What had he done? What was he doing? Even as he had spoken, making his condition, he had known that that was a wild absurdity, impossible of fulfilment. What had moved him to it but a sudden recrudescence of that self-mutilating spirit? He had had no deliberate thought to goad a willing jade, or to return, in kind, to love, the humiliation he had suffered from it. Yet he knew that he was doing so, and it was a perilous lust to indulge.

His heart was full of ache, his brain of phantoms. These were reflected, coming and going, in the still red logs of the fire. They represented, in a thousand aspects, the three ghosts that would haunt his life for evermore. All women—all fair and fateful shapes; and, of the three, the vilest, because she had figured for the purest, was the one that had come to claim him at the last. It was a fierce satire upon the lesson of ennobling ideals.
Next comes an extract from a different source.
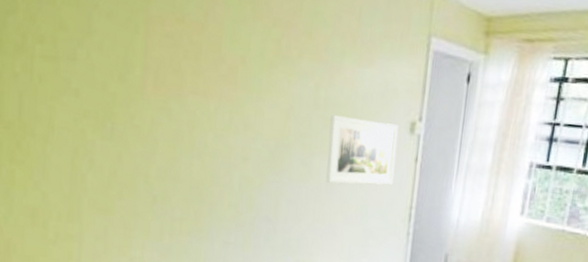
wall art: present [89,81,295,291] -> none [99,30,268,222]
Pamela, and Théroigne, and Nicette. He felt it no sacrilege now to name this trinity in a breath. Indeed, which alone of the three had made it her sport to coquet with hearts, holding their suffering as nothing to the gratification of her vanity? Not either of those peasant girls of Méricourt—whose passionate blood would always rather flame to the ecstasy of pursuit than to the selfish rapture of being hunted for the sake of their own beautiful skins.

His thoughts swerved from one figure to another. This Lord Edward Fitzgerald—how had he come to usurp the very throne of desire? He knew a little of him by repute—had heard of the ardent young soldier and apostle of the new liberty, melancholy and something wild, breathing the spirit of romance. He had no grudge against him, at least. And what of Mr Sheridan, whose influence alone he had apprehended? Ghosts they were to him now. What profit was it to seek to analyse their bodiless significance?

Sweeping and shadowy, the smoke of all such phantoms reeled up the chimney. Only one face remained with him.

He glanced at the bedroom door, lay down on the rug before the fire, and, wrapping his cloak about his haggard face, committed himself to the hopelessness of slumber.